X chromosome inactivation across primary human tissues is mostly complete, with significant implications for genetic and clinical studies

Abstract Background X chromosome inactivation (XCI) refers to silencing of genes on one copy of the X chromosome in XX females, resulting in dosage compensation between XX females and XY males. Genes can escape this silencing, potentially leading to sex-based differences in disease. Results Across three primary tissue types, we determined XCI status by integrating whole-genome sequencing with bulk RNA-Seq data to assess allele-specific expression (ASE) at heterozygous SNPs. Across all genes and tissues, the average percentage of individuals showing escape was 4.7%. We show that models of full dosage compensation and no dosage compensation are strongly correlated over most parameter space. For G6PD deficiency, we illustrate that in G6PD*B/G6PD*A- heterozygotes, even if silencing is complete and escape is not associated with disease risk, the allele that is expressed can affect mRNA abundance.
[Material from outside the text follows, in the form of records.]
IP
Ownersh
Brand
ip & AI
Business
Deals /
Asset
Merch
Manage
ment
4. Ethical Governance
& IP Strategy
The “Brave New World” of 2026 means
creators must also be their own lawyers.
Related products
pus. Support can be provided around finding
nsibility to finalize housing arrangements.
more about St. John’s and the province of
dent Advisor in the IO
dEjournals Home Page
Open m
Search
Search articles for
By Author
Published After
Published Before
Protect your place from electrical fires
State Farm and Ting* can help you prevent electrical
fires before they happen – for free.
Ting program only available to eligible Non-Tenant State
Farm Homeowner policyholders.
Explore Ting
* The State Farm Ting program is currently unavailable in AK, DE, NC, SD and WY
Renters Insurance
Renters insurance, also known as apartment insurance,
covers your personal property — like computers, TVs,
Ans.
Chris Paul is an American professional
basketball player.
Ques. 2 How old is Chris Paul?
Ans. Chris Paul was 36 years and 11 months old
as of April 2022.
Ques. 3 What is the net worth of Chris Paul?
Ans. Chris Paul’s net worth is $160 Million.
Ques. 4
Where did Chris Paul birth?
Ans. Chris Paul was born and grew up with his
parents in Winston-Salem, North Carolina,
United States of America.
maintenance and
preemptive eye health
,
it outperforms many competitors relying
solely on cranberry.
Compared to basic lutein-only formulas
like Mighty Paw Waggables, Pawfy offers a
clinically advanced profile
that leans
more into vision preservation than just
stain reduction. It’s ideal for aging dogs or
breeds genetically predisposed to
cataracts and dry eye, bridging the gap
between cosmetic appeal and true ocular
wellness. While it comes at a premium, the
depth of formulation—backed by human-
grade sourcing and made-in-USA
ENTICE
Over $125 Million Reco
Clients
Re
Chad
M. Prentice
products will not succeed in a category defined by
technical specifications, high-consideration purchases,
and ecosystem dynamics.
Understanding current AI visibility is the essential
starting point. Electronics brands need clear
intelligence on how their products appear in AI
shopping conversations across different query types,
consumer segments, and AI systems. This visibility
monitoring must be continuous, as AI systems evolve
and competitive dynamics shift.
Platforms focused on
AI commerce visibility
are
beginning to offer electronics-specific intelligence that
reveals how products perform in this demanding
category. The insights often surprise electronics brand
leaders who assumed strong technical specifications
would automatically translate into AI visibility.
Conclusions With respect to studies of the genetic architecture of complex traits, our results suggest that a model of full dosage compensation, although not strictly correct for much of chromosome X, is more appropriate than a model of no dosage compensation. We conclude that uncertainty about the model of dosage compensation should not be an impediment to analysis of chromosome X in genetic epidemiology studies.